[WHAT THE EXERCISE ASKS]:
Pull every line with "commune" from the entries below.

[SUPPLIED MATERIAL]:
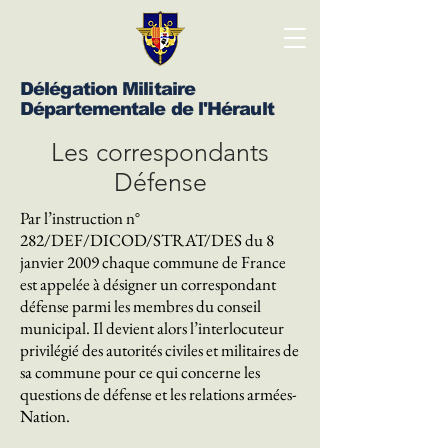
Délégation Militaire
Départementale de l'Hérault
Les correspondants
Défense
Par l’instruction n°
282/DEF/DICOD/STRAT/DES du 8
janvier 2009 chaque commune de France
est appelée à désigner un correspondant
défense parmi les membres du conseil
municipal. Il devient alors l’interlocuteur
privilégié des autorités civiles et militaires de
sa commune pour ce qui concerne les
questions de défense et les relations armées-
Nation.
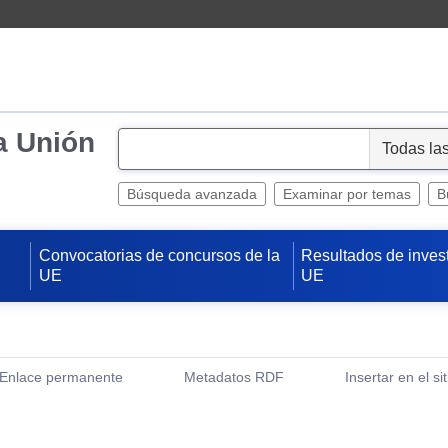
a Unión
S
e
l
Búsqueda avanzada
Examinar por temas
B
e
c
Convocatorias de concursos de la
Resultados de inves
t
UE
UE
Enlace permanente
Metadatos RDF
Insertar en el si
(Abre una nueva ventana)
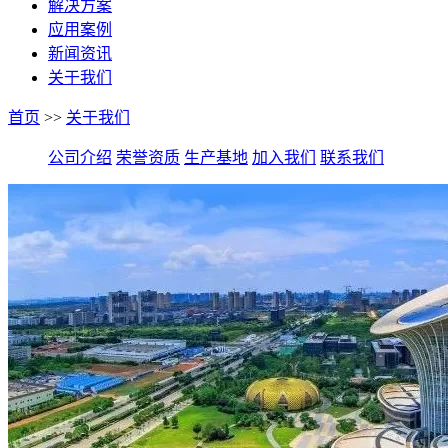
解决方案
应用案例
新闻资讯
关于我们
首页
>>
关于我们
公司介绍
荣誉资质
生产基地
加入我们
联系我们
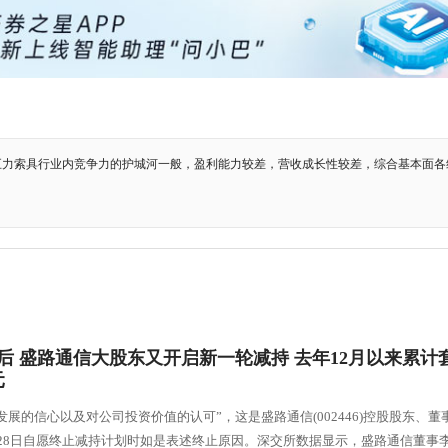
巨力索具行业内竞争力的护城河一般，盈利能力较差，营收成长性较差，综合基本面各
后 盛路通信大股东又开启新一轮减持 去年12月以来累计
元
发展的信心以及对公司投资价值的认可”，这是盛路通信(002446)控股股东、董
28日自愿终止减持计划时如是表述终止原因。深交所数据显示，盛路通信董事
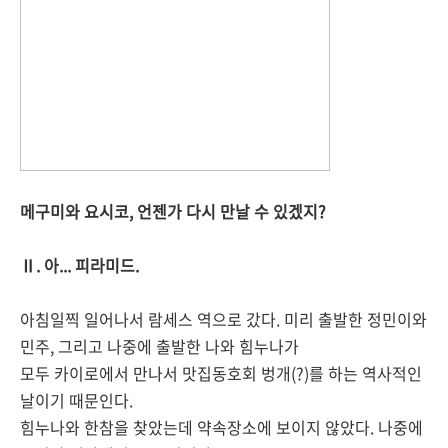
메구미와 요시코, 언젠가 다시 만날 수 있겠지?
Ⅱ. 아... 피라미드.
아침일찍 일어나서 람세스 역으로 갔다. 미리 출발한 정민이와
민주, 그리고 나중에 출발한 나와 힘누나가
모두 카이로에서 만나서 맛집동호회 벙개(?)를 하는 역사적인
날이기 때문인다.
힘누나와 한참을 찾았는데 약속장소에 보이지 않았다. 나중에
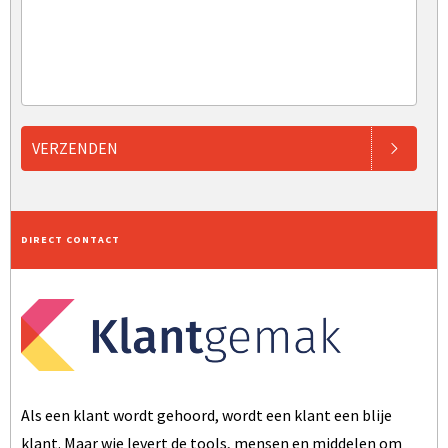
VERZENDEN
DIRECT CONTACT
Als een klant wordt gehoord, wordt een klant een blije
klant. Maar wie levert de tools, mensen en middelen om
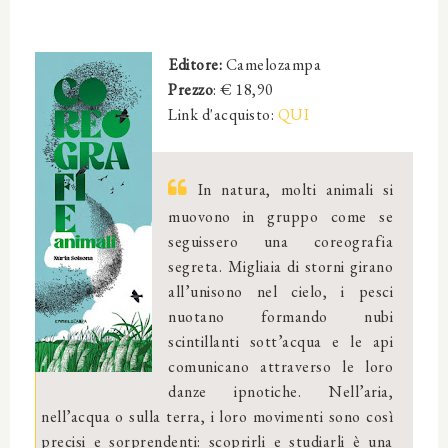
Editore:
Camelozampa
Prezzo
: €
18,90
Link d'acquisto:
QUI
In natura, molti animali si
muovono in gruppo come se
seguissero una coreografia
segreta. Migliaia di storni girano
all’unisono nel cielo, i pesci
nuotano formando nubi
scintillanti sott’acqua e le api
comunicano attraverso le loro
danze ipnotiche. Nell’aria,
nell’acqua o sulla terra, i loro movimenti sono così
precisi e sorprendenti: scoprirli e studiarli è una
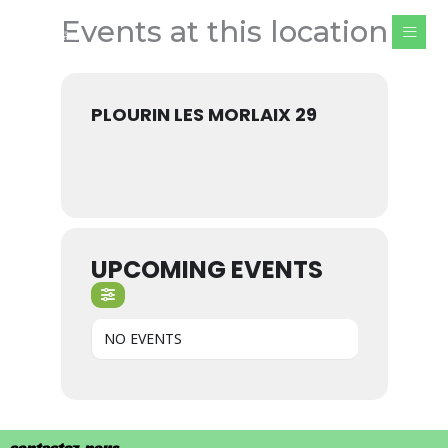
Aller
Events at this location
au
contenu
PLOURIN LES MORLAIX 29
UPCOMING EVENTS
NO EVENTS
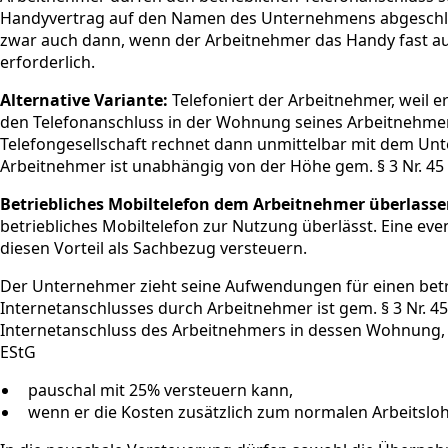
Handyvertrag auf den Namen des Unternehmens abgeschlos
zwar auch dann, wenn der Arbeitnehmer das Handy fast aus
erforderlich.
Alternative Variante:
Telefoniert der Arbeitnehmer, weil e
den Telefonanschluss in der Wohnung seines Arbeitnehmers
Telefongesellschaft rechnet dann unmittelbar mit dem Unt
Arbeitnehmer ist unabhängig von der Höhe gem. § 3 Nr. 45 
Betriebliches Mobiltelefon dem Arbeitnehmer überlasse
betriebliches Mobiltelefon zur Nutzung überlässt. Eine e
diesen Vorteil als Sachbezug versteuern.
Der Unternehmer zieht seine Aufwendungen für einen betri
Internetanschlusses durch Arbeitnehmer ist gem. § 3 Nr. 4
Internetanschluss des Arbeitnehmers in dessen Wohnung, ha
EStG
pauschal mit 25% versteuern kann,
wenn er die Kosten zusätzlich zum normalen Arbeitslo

[RESPONSE TO THIS EXERCISE]:
janvier 2009 chaque commune de France
sa commune pour ce qui concerne les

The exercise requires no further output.